It was very novel for me to learn how single page applications (SPA) written in Angular handle navigation with help of a router. In contrast, the final section 6 of Tour of Heroes tutorial is more of a review. “Get Data from Server” is certainly a very important part of any web app, but it isn’t as novel for me as the concepts have been covered in other contexts before. For example, the Ruby on Rails Tutorial.
The pattern here is something I know as Create+Read+Update+Delete or CRUD. The vast majority of applications can be fit into a CRUD mold, it just depends on how far we’re willing to stretch the concepts. It’s popular enough that many frameworks like Ruby on Rails have scaffolding scripts optimized to make it easy to build CRUD applications. In fact, some projects fit CRUD so perfectly they don’t need any coding at all, and can be done with tools like Amazon’s Honeycode.
Because CRUD pattern pops up so often, this final section of the Angular tutorial prescribes how to implement them with tools of the Angular framework. Again RxJS features prominently here, helping to deal with the asynchronous nature of network communications.
The functionality here is also getting complex enough we can’t always get a warning about problems at compile time. I saw multiple error messages that were not particularly helpful in tracing to the underlying cause. One of them was “cannot GET” which is not specific enough about why the data retrieval operation failed. And even at compile time, less-than-helpful errors have also started popping up. “File does not exist” is frustrating when the named file actually does exist, but I eventually learned this actually indicates a compile error. When is an error in the file causing it to fail one of the compilation steps, that file would be unavailable to later steps which then complains of “File does not exist”.

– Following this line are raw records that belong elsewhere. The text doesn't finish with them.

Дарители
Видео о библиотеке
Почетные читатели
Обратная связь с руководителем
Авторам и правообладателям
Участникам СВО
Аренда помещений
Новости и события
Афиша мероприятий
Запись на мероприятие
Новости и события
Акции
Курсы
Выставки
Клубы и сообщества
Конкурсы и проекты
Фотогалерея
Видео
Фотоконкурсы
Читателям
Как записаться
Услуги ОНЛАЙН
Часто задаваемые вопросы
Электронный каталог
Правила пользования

Some of these errors were of my own doing, because I choose to specify
--strict when creating this project. Unfortunately the copy-and-pasted tutorial code does not following strict TypeScript rules, and so I will be on my own for fixes. I’ll revisit that topic for later, in the meantime I just fix things up just enough to avoid “File does not exist” problems, even though that meant living with a lot of warning messages in the build window. On the upside, I’m starting to learn to identify which errors are
--strict violations and which errors I need to fix as I get started with (R)ead and (U)pdate operations.